Neither view, of a mechanistic karma, or eternal damnation, is satisfactory, but both have pastoral value ...
He qualifies his belief in reincarnation, but notice he doesn't reject it, merely doesn't make too much of it.
Well he says 'steered me away from it' ... not a rejection, but not a buying-into either. Karl Rahner discussed reincarnation. But then, it is my assertion that most everybody's notion of reincarnation is a misinterpretation of the teaching, 're-phrased' to suit westerners. There may well be a populist view in the East, but this is the same kind of superstition/sentimentalism that many here see as 'blind faith' or the unquestioning acceptance of dogma when it occurs within the western context.
In his long post he makes clear that true death occurs only when one loses one's individual existence and is absorbed into Christ, very much (as he says) like the Buddhist's absorption into Brahma.
Yes, the two doctrines are remarkably similar.
Again, this is straight Buddhism. I cannot find a single Christian doctrine that he actually believes to be true.
I rather think he's saying there are doctrines that find their own expressions.
A soul, in the Catholic understanding of the word, is the immaterial component of human nature, comprising intellect and will.
A la Aquinas. OK.
Soul is bound to body and acts through body...
I would rather say the body is the means by which the soul manifests itself in the world. It does not occupy a body, it projects / actualises / realises itself in the world as a body.
Furthermore wherever soul is, there body is, in much the same way that angels have no bodies, but they are an idea, or an ideation.
... and soul and body together make up a human individual, but just as we remain human even if we are missing two arms and legs and are blind and deaf, so we remain human if we miss the rest of our body.
Do we? All of it? Then we are no longer 'here', nor, perhaps, are we 'anywhere' ... and this to me is a 'death', in the sense that the disembodied soul no longer plays any part in creation. Creation is absent to it, it is absent to creation ...

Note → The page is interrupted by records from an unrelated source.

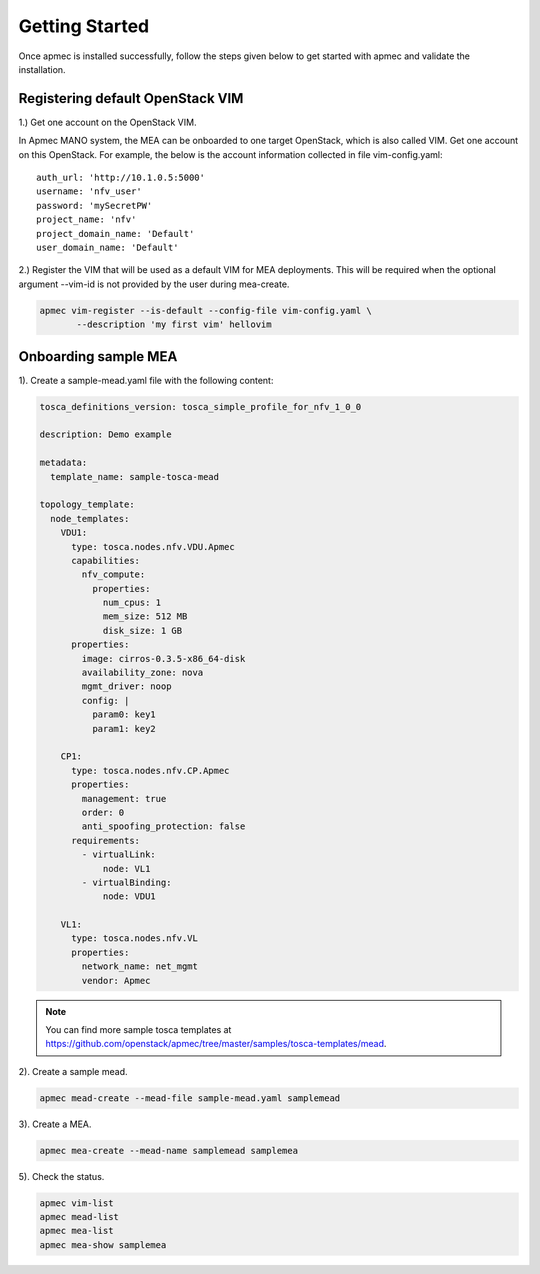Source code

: ..
      Copyright 2014-2015 OpenStack Foundation
      All Rights Reserved.

      Licensed under the Apache License, Version 2.0 (the "License"); you may
      not use this file except in compliance with the License. You may obtain
      a copy of the License at

          http://www.apache.org/licenses/LICENSE-2.0

      Unless required by applicable law or agreed to in writing, software
      distributed under the License is distributed on an "AS IS" BASIS, WITHOUT
      WARRANTIES OR CONDITIONS OF ANY KIND, either express or implied. See the
      License for the specific language governing permissions and limitations
      under the License.

===============
Getting Started
===============

Once apmec is installed successfully, follow the steps given below to get
started with apmec and validate the installation.


Registering default OpenStack VIM
=================================
1.) Get one account on the OpenStack VIM.

In Apmec MANO system, the MEA can be onboarded to one target OpenStack, which
is also called VIM. Get one account on this OpenStack. For example, the below
is the account information collected in file vim-config.yaml::

    auth_url: 'http://10.1.0.5:5000'
    username: 'nfv_user'
    password: 'mySecretPW'
    project_name: 'nfv'
    project_domain_name: 'Default'
    user_domain_name: 'Default'


2.) Register the VIM that will be used as a default VIM for MEA deployments.
This will be required when the optional argument --vim-id is not provided by
the user during mea-create.

.. code-block:: console

   apmec vim-register --is-default --config-file vim-config.yaml \
          --description 'my first vim' hellovim
..



Onboarding sample MEA
=====================

1). Create a sample-mead.yaml file with the following content:

.. code-block:: ini

   tosca_definitions_version: tosca_simple_profile_for_nfv_1_0_0

   description: Demo example

   metadata:
     template_name: sample-tosca-mead

   topology_template:
     node_templates:
       VDU1:
         type: tosca.nodes.nfv.VDU.Apmec
         capabilities:
           nfv_compute:
             properties:
               num_cpus: 1
               mem_size: 512 MB
               disk_size: 1 GB
         properties:
           image: cirros-0.3.5-x86_64-disk
           availability_zone: nova
           mgmt_driver: noop
           config: |
             param0: key1
             param1: key2

       CP1:
         type: tosca.nodes.nfv.CP.Apmec
         properties:
           management: true
           order: 0
           anti_spoofing_protection: false
         requirements:
           - virtualLink:
               node: VL1
           - virtualBinding:
               node: VDU1

       VL1:
         type: tosca.nodes.nfv.VL
         properties:
           network_name: net_mgmt
           vendor: Apmec

..

.. note::

   You can find more sample tosca templates at
   https://github.com/openstack/apmec/tree/master/samples/tosca-templates/mead.


2). Create a sample mead.

.. code-block:: console

   apmec mead-create --mead-file sample-mead.yaml samplemead
..

3). Create a MEA.

.. code-block:: console

   apmec mea-create --mead-name samplemead samplemea
..

5). Check the status.

.. code-block:: console

   apmec vim-list
   apmec mead-list
   apmec mea-list
   apmec mea-show samplemea
..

I mean our individual existence is not compromised in any way.
I think it is.
"I am Thomas" remains just as true if you are soul alone or soul with body.

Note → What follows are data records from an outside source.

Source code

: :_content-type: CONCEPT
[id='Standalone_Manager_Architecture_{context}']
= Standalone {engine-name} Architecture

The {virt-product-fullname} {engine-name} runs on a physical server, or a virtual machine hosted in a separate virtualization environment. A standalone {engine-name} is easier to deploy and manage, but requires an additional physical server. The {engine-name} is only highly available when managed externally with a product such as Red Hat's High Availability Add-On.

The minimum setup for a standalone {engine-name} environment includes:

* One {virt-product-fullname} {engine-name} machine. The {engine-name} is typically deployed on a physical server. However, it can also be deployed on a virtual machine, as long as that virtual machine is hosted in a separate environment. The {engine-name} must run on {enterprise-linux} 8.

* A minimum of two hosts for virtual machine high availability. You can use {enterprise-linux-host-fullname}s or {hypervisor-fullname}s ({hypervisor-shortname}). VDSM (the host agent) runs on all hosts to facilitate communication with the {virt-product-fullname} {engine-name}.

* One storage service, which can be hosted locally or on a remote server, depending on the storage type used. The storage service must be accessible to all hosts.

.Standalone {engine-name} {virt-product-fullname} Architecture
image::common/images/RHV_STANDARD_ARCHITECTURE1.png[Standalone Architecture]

No, the entity that is Thomas is the product of body and soul in unison. That's how it experiences.
We are not fully human without our bodies however, since the soul is meant to work with a body, unlike angels who are pure immaterial spirits designed to function without a body.
Ah, now I'm with you. I would simply say that the angels' 'body' is different to our 'body'. I do not for a moment believe that angels have heads and limbs and eyes and ears ... but they have a 'body'.
Angels can take a material form, manipulating matter to present the appearance of a man - or a serpent, but they don't have to. Ditto for human souls.
Hmmm, not sure. Angels can walk through walls, but they can't open a door! They can witness this world, but they cannot
participate. (have you seen
Wings os Desire? Awesome!) I think the 'material form' is a manifestation in our perceptual faculty, rather than a vision of an angelic actuality.
No. There is nothing egoist about individuality.
Oh, good grief, there is everything egoistic! That's what Adam and Eve is all about!
The Christian tradition holds that a human being is an entity separate from God although created and maintained in existence by him, and remains a separate entity in the next life. There's nothing wrong with that. Egoism comes into the picture when a human being rejects God, preferring his own will, passions, ambitions, whatever, to what he knows is God's will for him.
Exactly! And who does not do that? Who is without sin?
On the soul:
The Hebrews have Nephesh, Ruach, Neshamah ... and that's just the start! They
qualify the soul, and the Christian Tradition actually follows their lead on that point. I think the idea of an immortal soul becomes real when man has attained a certain quality of soul. The New Testament talks endlessly about attaining immortality, it's not a given.